Haha, since you worked on Scuba I’ll mention IMO this point was by far the biggest flaw of ODS. No one ever performed the metric rollups correctly. Average of averages? And at what granularity? ODS downsampled the older time series data but now perhaps you’re taking a percentile over a “max of maxes”. Except it only sometimes used that method of downsampling automatically.

And I seem to recall the labels “daily”, “weekly”, and “monthly” not being intuitive either, and two of them meant the same thing... that was quite a mess to work with.

A lot of the autoscaling systems were wonky because the ODS metrics they were based upon didn’t represent what people thought they did.

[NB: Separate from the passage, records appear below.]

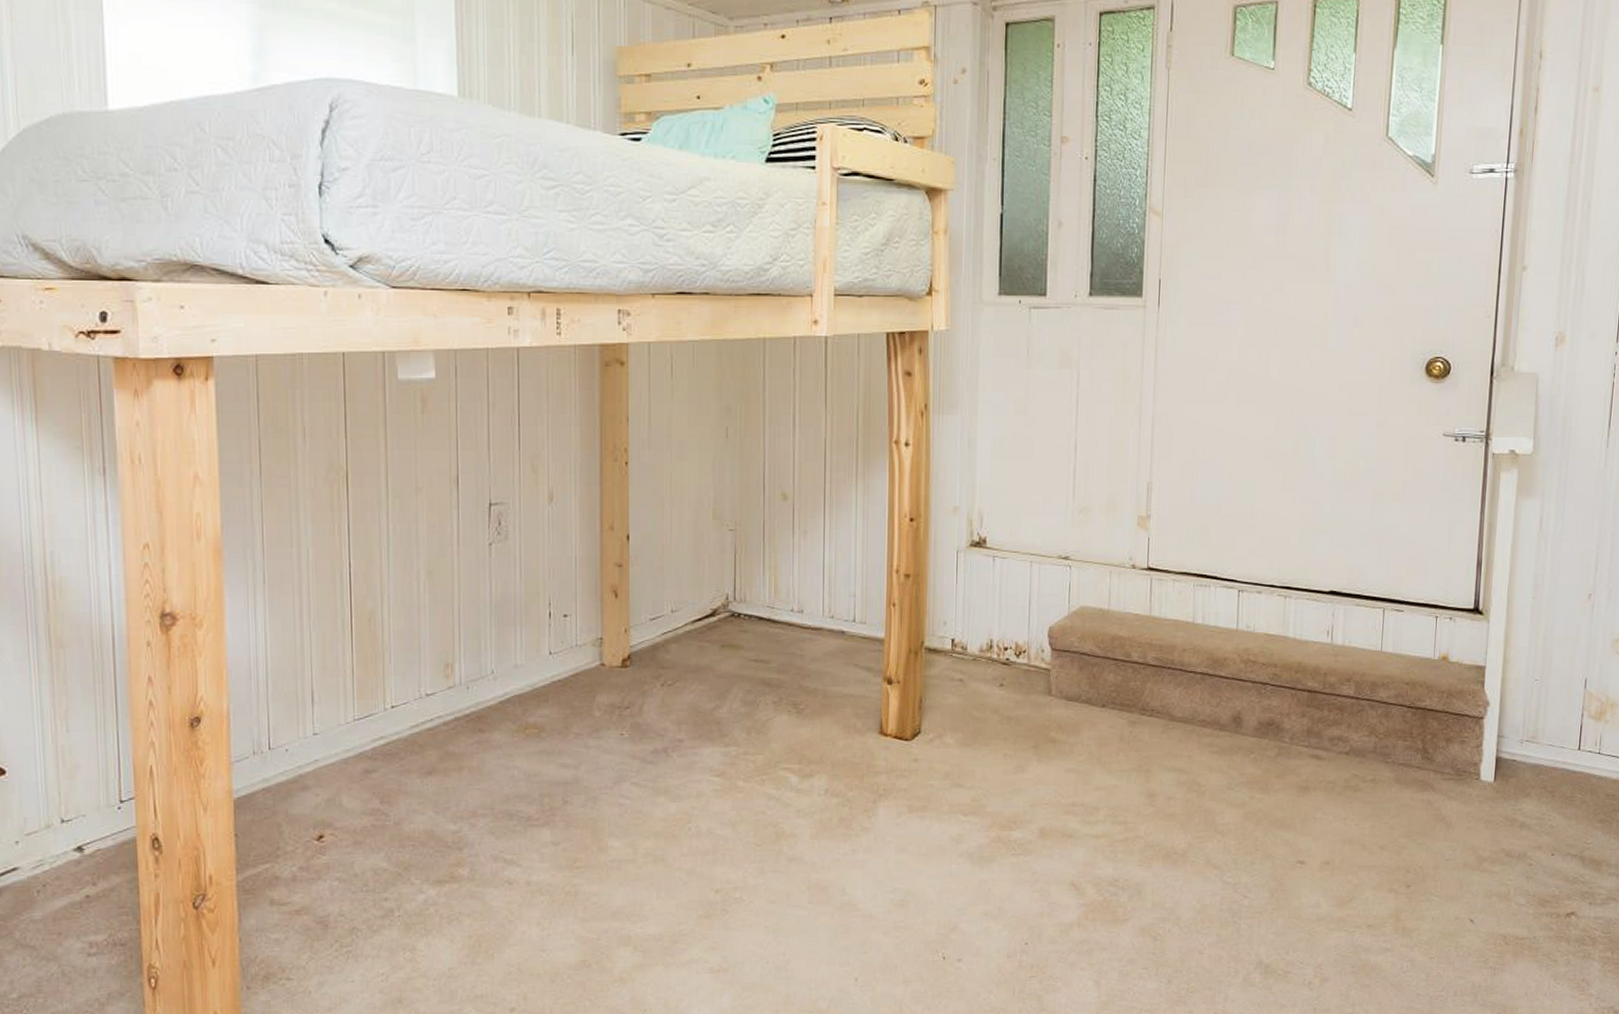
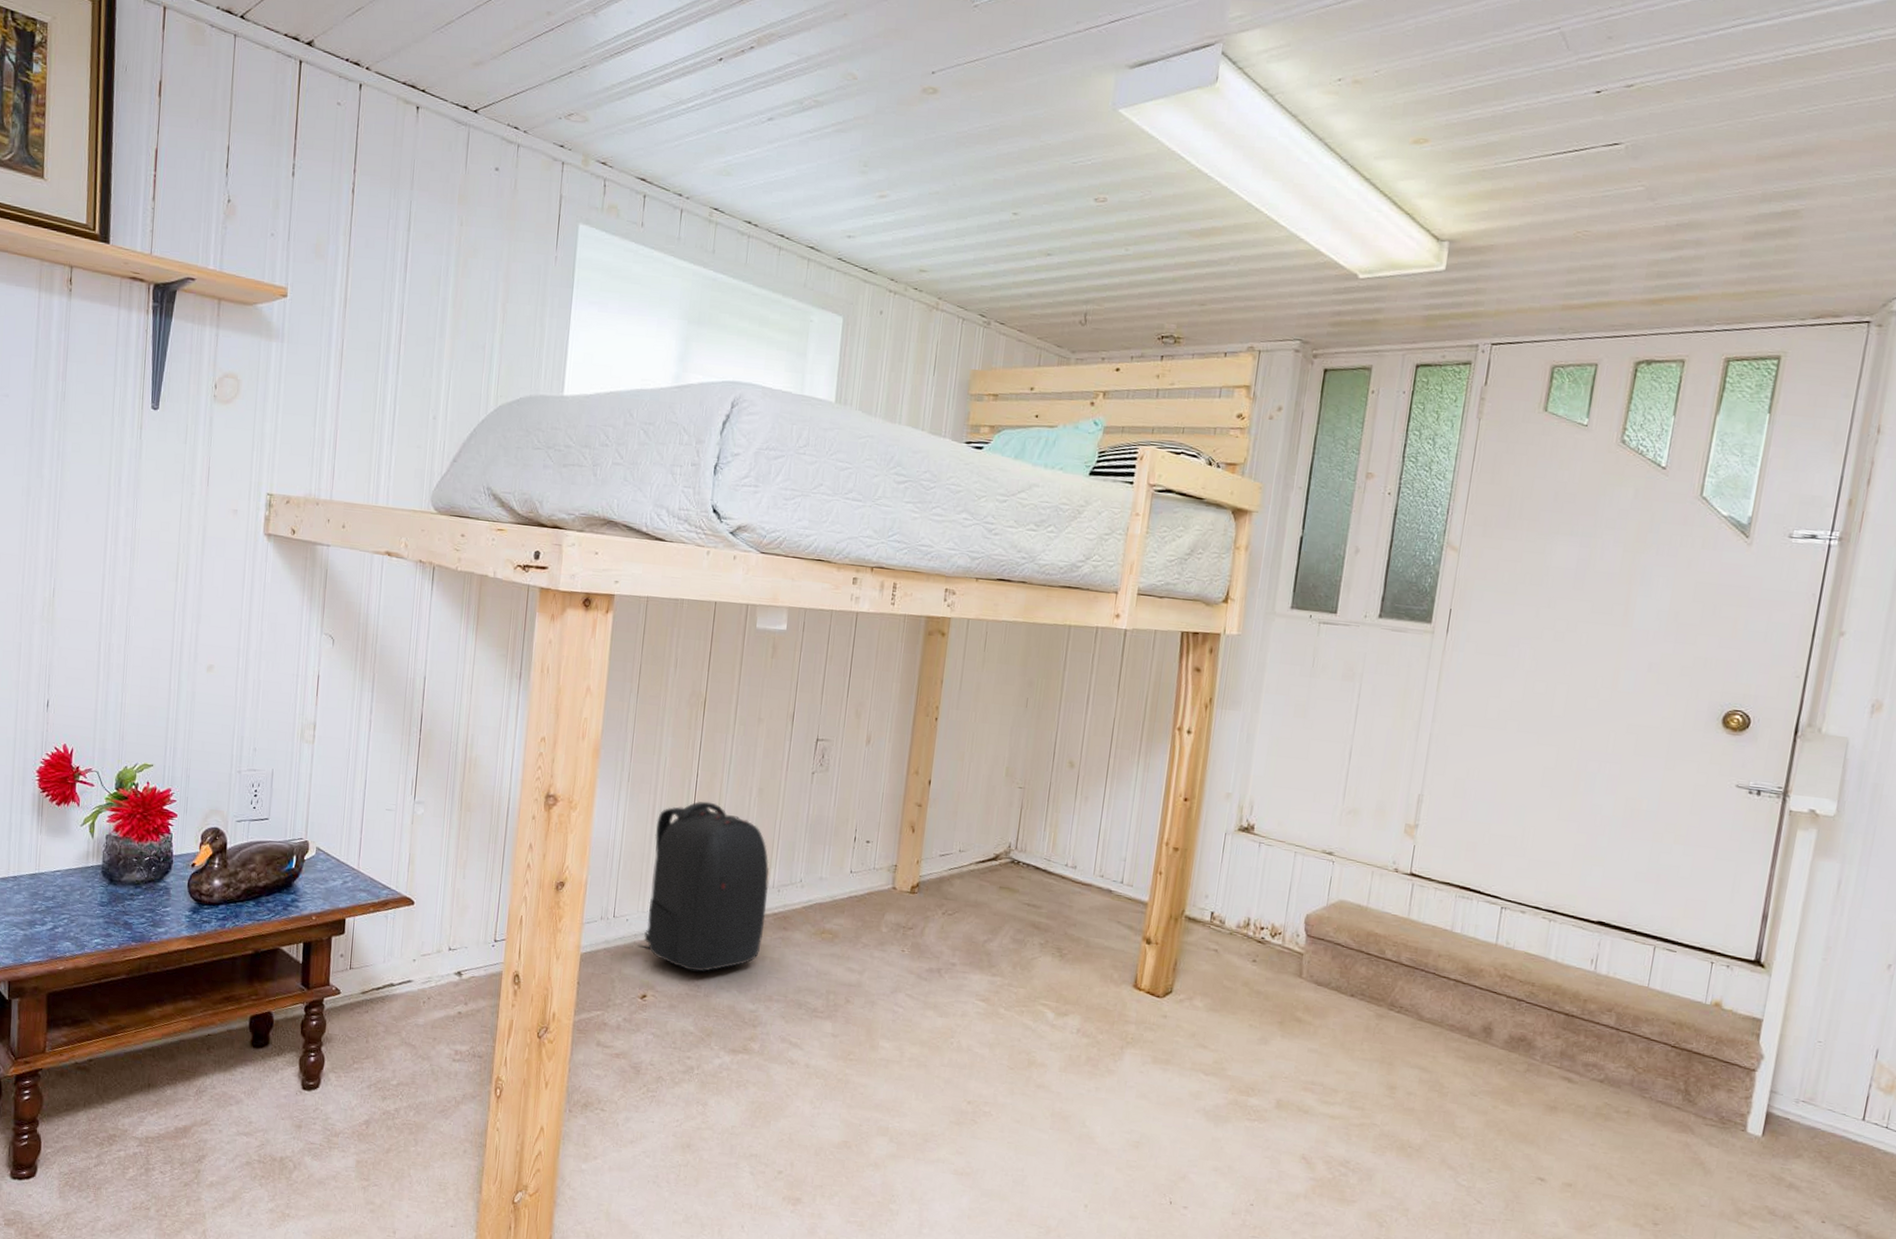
backpack: none [304,595,457,798] -> present [637,801,769,973]

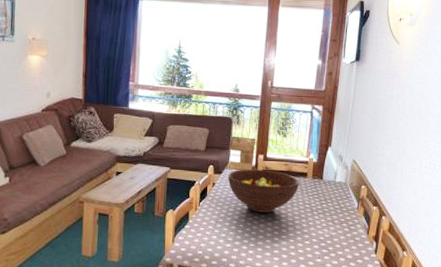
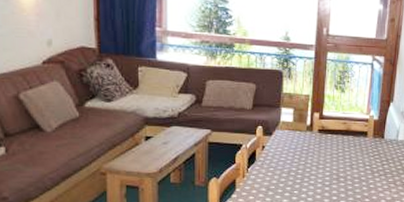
fruit bowl: present [227,169,299,213] -> none [279,129,359,177]

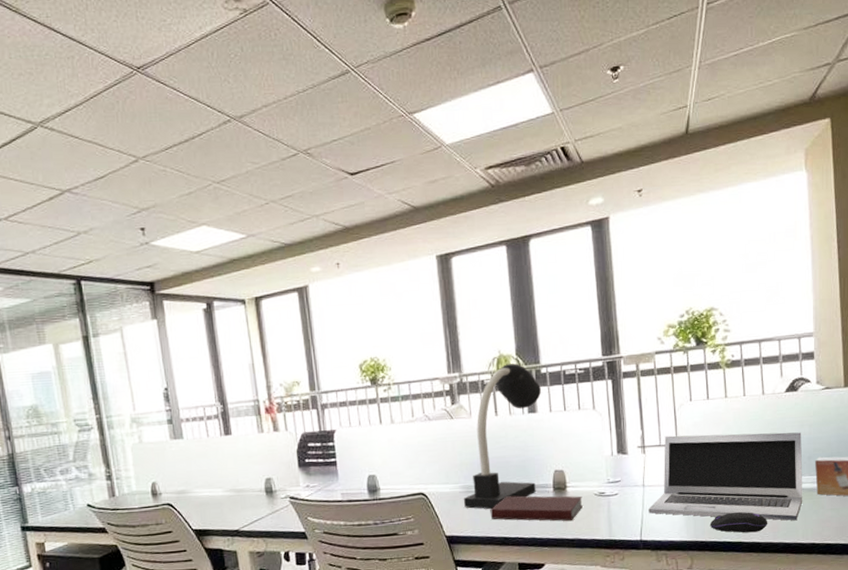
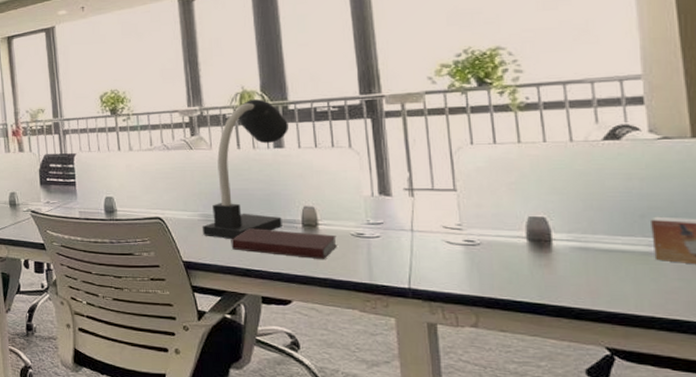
laptop: present [648,432,803,521] -> none [418,180,634,288]
computer mouse: present [709,511,768,533] -> none [500,269,584,295]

Never in the world I would have expected my post to cause the discussion about ODS flaws :D
I don’t know that’s true. My last two very-not-meta-sized companies have both had systems that were very cost effective and essentially what the article describes. It’s not the simplest thing to put in place, but far from unapproachable.

I think on if the big hills is moving to a culture that values observability (or whatever you choose to call it, I prefer forensic debugging). It’s another thing to understand and worry about and it helps tremendously if there are good, highly visible examples of it.

Edit: Typo.

Could you share some specifics of how it could be approached?
I don't know what that commentor has in mind. My own experience building this up is to start with usable information and not try to instrument everything at once. Those are usually:

- some way to get to errors when they happen

- zeroing in on the key performance indicators for your application, and relating them to infra metrics, particularly resources (because cpu, mem, storage, and bandwidth costs money).

Unless you have both domain and infra knowledge, it will be hard to know ahead of time.

For a stateless web app backed by a db, you're typically starting with:

- request metrics (req/s, latency)

- authenticated user activity

- db metrics (such as what you'd get with pganalyze)

It's when there are resource pressure that things get interesting. Here, you have product-fit, you have user traction and growth, but now your app is falling down because it is popular.

It is tempting to just crank things up horizontally and say, you're trying to land-grab users ... but your team will never develop the discipline to develop scalable and reliable software. It's here that you start adding instrumentation to find bottlenecks -- whether that is instrumenting spans, adding metrics, optimizing queries, etc. You also need to craft the dashboard to give actionable intelligence. Here's where Datadog's notebook feature is great -- you explore (and collaborate) with the notebook until you can find the bottleneck, and then export the useful metrics into a dashboard. Then you set up the monitoring, because you have found the key performance indicators.

It's this active search to understand what is going on in _both_ app and infra that shows you the limits of the current architectural designs, guide what you need to do, and validate the architectural and engineering decisions for the future. This active search may involve tools beyond OpenTelemetry or Datadog or Honeycomb -- maybe you have to attach a REPL, or go poking around a memory profiler.

What you _don't_ do is blindly adding these things because having the capability somehow makes things better. Rather, you incrementally improve your capability in order to solve your present scalability and reliability problems with your app and its infra.

Maybe this is a dumb question but why wouldn’t it be cost effective to pre-aggregate counts occasionally and sample on the fly?